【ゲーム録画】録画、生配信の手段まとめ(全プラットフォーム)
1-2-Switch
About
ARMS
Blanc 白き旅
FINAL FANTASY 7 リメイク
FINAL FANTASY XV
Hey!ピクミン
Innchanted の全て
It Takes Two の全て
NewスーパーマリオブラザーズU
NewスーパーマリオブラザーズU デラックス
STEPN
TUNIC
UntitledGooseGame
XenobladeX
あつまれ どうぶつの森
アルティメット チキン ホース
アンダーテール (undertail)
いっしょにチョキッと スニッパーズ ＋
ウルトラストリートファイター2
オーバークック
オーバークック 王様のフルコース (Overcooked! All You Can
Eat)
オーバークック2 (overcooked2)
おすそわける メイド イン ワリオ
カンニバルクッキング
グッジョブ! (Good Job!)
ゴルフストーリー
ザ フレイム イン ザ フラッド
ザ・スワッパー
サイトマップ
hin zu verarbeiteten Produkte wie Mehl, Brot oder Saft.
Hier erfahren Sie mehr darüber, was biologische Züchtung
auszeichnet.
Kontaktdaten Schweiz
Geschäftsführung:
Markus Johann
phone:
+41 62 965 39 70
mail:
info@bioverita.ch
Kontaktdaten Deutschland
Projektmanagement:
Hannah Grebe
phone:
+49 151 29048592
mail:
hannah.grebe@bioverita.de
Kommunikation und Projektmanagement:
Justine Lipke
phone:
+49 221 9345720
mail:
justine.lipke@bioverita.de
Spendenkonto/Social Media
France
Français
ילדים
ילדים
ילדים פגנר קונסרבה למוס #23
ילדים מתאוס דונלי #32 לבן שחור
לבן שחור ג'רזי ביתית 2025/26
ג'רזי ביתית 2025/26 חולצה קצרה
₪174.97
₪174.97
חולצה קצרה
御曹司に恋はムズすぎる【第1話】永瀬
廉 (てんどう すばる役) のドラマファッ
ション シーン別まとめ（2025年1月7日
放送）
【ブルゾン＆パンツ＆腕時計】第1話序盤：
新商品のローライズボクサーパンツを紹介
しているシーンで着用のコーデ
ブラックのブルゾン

*WHAT THE TASK ASKS*:
Retype every record above exactly as it stands.

*ANSWER TO THIS EXERCISE*:
【ゲーム録画】録画、生配信の手段まとめ(全プラットフォーム)
1-2-Switch
About
ARMS
Blanc 白き旅
FINAL FANTASY 7 リメイク
FINAL FANTASY XV
Hey!ピクミン
Innchanted の全て
It Takes Two の全て
NewスーパーマリオブラザーズU
NewスーパーマリオブラザーズU デラックス
STEPN
TUNIC
UntitledGooseGame
XenobladeX
あつまれ どうぶつの森
アルティメット チキン ホース
アンダーテール (undertail)
いっしょにチョキッと スニッパーズ ＋
ウルトラストリートファイター2
オーバークック
オーバークック 王様のフルコース (Overcooked! All You Can
Eat)
オーバークック2 (overcooked2)
おすそわける メイド イン ワリオ
カンニバルクッキング
グッジョブ! (Good Job!)
ゴルフストーリー
ザ フレイム イン ザ フラッド
ザ・スワッパー
サイトマップ
hin zu verarbeiteten Produkte wie Mehl, Brot oder Saft.
Hier erfahren Sie mehr darüber, was biologische Züchtung
auszeichnet.
Kontaktdaten Schweiz
Geschäftsführung:
Markus Johann
phone:
+41 62 965 39 70
mail:
info@bioverita.ch
Kontaktdaten Deutschland
Projektmanagement:
Hannah Grebe
phone:
+49 151 29048592
mail:
hannah.grebe@bioverita.de
Kommunikation und Projektmanagement:
Justine Lipke
phone:
+49 221 9345720
mail:
justine.lipke@bioverita.de
Spendenkonto/Social Media
France
Français
ילדים
ילדים
ילדים פגנר קונסרבה למוס #23
ילדים מתאוס דונלי #32 לבן שחור
לבן שחור ג'רזי ביתית 2025/26
ג'רזי ביתית 2025/26 חולצה קצרה
₪174.97
₪174.97
חולצה קצרה
御曹司に恋はムズすぎる【第1話】永瀬
廉 (てんどう すばる役) のドラマファッ
ション シーン別まとめ（2025年1月7日
放送）
【ブルゾン＆パンツ＆腕時計】第1話序盤：
新商品のローライズボクサーパンツを紹介
しているシーンで着用のコーデ
ブラックのブルゾン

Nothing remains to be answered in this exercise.